I didn't even know she was upset; she was chattering away as I was poking around in the paper bags my husband had brought in from their trip to the store.
Milk …
Orange juice …
Bread …
Eggs ...
She walked past me in her usual flair, with a kind of brisk pounding of feet and a dramatic flounce of hair as she trudged down the hall to her room.
"She's packing ... " my husband informed me a few minutes later as I was still putting away the groceries. "She says she wants to leave."
Before she stormed out I had heard her voice chirping away, flittering between octaves — "Ip ip ip ip ip ..." as I opened and closed the refrigerator door, "ip ip ip ip ip ip" as I folded another emptied bag and stowed it beneath the island with the other recyclables … "ip ip ip ip ip ip ip."
I really hadn't been listening.
I sigh and roll my eyes. It’s been a long day and I don't want to deal with another tantrum.
I finish stowing the food and found my way to her room. We bumped into each other at the door.
I was going in ready for a fight and she was coming out ready for flight.
She'd slung my old drawstring backpack over her shoulder, filled to the brim.
The bag was bigger than she was.
Her eyes will filled to the brim, too. The fight had gone out of me when I saw her eyes. She was earnest and upset.

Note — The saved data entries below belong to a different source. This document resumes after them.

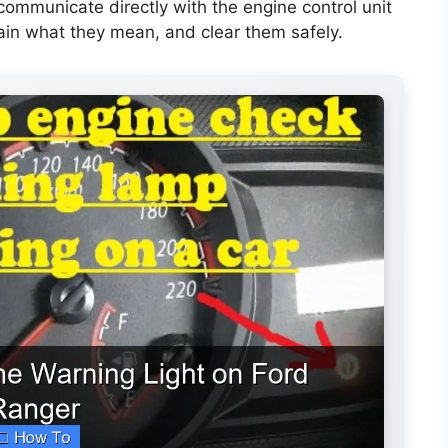
 communicate directly with the engine control unit
ain what they mean, and clear them safely.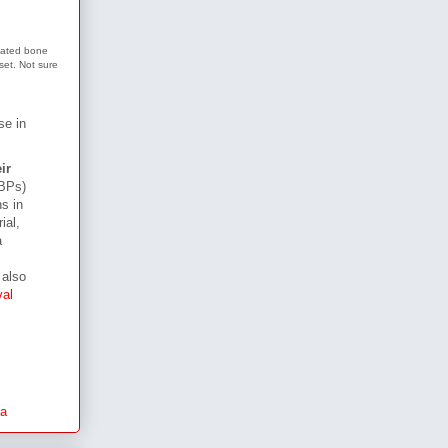
elated bone
tset. Not sure
se in
ir
(BPs)
s in
ial,
a
 also
val
a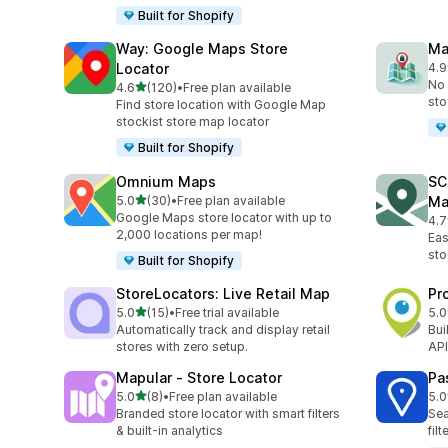
Built for Shopify
Way: Google Maps Store
Ma
Locator
4.9
15 
No 
out of 5 stars
4.6
(120)
•
Free plan available
120 total reviews
sto
Find store location with Google Map
stockist store map locator
Built for Shopify
Omnium Maps
SC
out of 5 stars
5.0
(30)
•
Free plan available
Ma
30 total reviews
Google Maps store locator with up to
4.7
233
2,000 locations per map!
Eas
sto
Built for Shopify
StoreLocators: Live Retail Map
Pr
out of 5 stars
5.0
(15)
•
Free trial available
5.0
15 total reviews
4 t
Automatically track and display retail
Bui
stores with zero setup.
API
Mapular ‑ Store Locator
Pa
out of 5 stars
5.0
(8)
•
Free plan available
5.0
8 total reviews
5 t
Branded store locator with smart filters
Sea
& built-in analytics
fil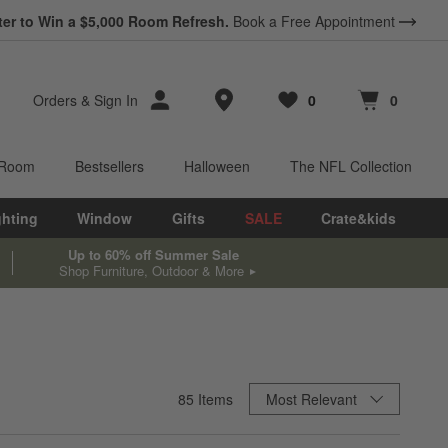
ter to Win a $5,000 Room Refresh.
Book a Free Appointment
Store Locations
Orders
&
Sign In
0
0
Favorites
items
Cart contains
items
 Room
Bestsellers
Halloween
The NFL Collection
ghting
Window
Gifts
SALE
Crate&kids
Up to 60% off Summer Sale
Shop Furniture, Outdoor & More
Sort By
85
Items
Most Relevant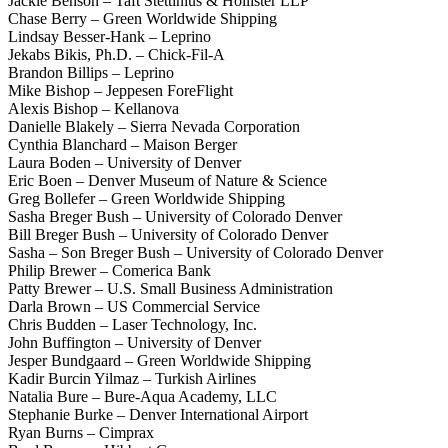
Jackie Benson – Taft Stettinius & Hollister LLP
Chase Berry – Green Worldwide Shipping
Lindsay Besser-Hank – Leprino
Jekabs Bikis, Ph.D. – Chick-Fil-A
Brandon Billips – Leprino
Mike Bishop – Jeppesen ForeFlight
Alexis Bishop – Kellanova
Danielle Blakely – Sierra Nevada Corporation
Cynthia Blanchard – Maison Berger
Laura Boden – University of Denver
Eric Boen – Denver Museum of Nature & Science
Greg Bollefer – Green Worldwide Shipping
Sasha Breger Bush – University of Colorado Denver
Bill Breger Bush – University of Colorado Denver
Sasha – Son Breger Bush – University of Colorado Denver
Philip Brewer – Comerica Bank
Patty Brewer – U.S. Small Business Administration
Darla Brown – US Commercial Service
Chris Budden – Laser Technology, Inc.
John Buffington – University of Denver
Jesper Bundgaard – Green Worldwide Shipping
Kadir Burcin Yilmaz – Turkish Airlines
Natalia Bure – Bure-Aqua Academy, LLC
Stephanie Burke – Denver International Airport
Ryan Burns – Cimprax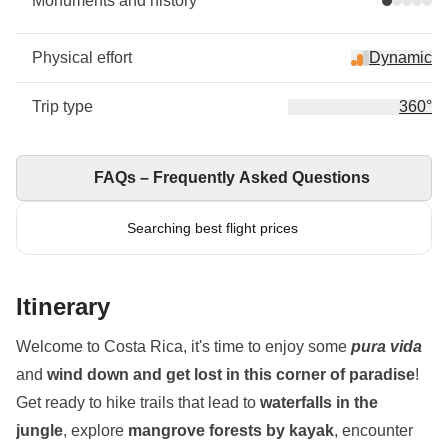
Monuments and history
Physical effort
Dynamic
Trip type
360°
FAQs – Frequently Asked Questions
Searching best flight prices
Itinerary
Welcome to Costa Rica, it's time to enjoy some
pura vida
and
wind down and get lost in this corner of paradise
!
Get ready to hike trails that lead to
waterfalls in the
jungle
, explore
mangrove forests by kayak
, encounter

I asked her to talk to me, to sit in her room and discuss what had happened. I took the pack from her shoulders when she tearfully agreed.
As we sat on her bed, a tiny lifetime of upset streamed out with her tears. Upset that seemed to go back as far as the hospital ... when she was born.
"I remember another mother — not you — a mother who was nicer to me. Who listened to me. Who didn't just SAY she was going to do something she DID it. That's the mother I'm going off to find."
I listened as the story brought her to my pregnancy with her brother, and how she really wanted a girl. ... How she wanted to share her room and her toys, and talk about girl things, and sing girl songs ... and how she got a boy.
"But I was happy because everyone else was happy. I wasn't happy though. I wanted a sister and YOU GAVE ME A BROTHER! My real mother would have given me a sister."
For a moment I felt sorry for her.
Poor unloved little waif who waits (somewhat) patiently for her mother to get up from behind her computer and get her a glass of milk, only to have to ask 13,000 times ... or 18,000 thousand, depending on whom you ask.
She was right. Everyone wants to hug The Champ.
They all say how cute he is, how funny, how patient, how loveable.
She feels invisible.
I look over at the bag she filled with clothes. There’s not a single toy. She's serious about leaving.
"I'm just a rotten egg," she wails.
It's difficult to assert yourself when you’re five.
I was five once, too. I even ran away twice. Neither time, however, did I get further than the mailbox on the edge of our lawn.
I wasn’t allowed to cross the street.
Ittybit isn’t as timid as I was. I suppose she’d find her way to Timbuktu if she has it in her mind to do so.
"You're not a rotten egg. You know that," I tell her ... hoping something brilliant will come to me as I'm feeling around for an answer that will make everything all right.
It doesn't. All I can tell her is I'm sorry she feels the way she does, and I'll try to do better. I remind her of how her brother lights up when he sees her ... not when he sees us but her. And I admit that she has every right to feel sad, and to even demand attention. Fair is fair.
"Why don't you come with me to the store. Your father forgot the lemons. You come with me. We'll get a special and some time to ourselves."
"O.K.," she said unsteadily. "I'll go, but what about my bag?"
"We'll just leave it for when we get back. I'll help you unpack."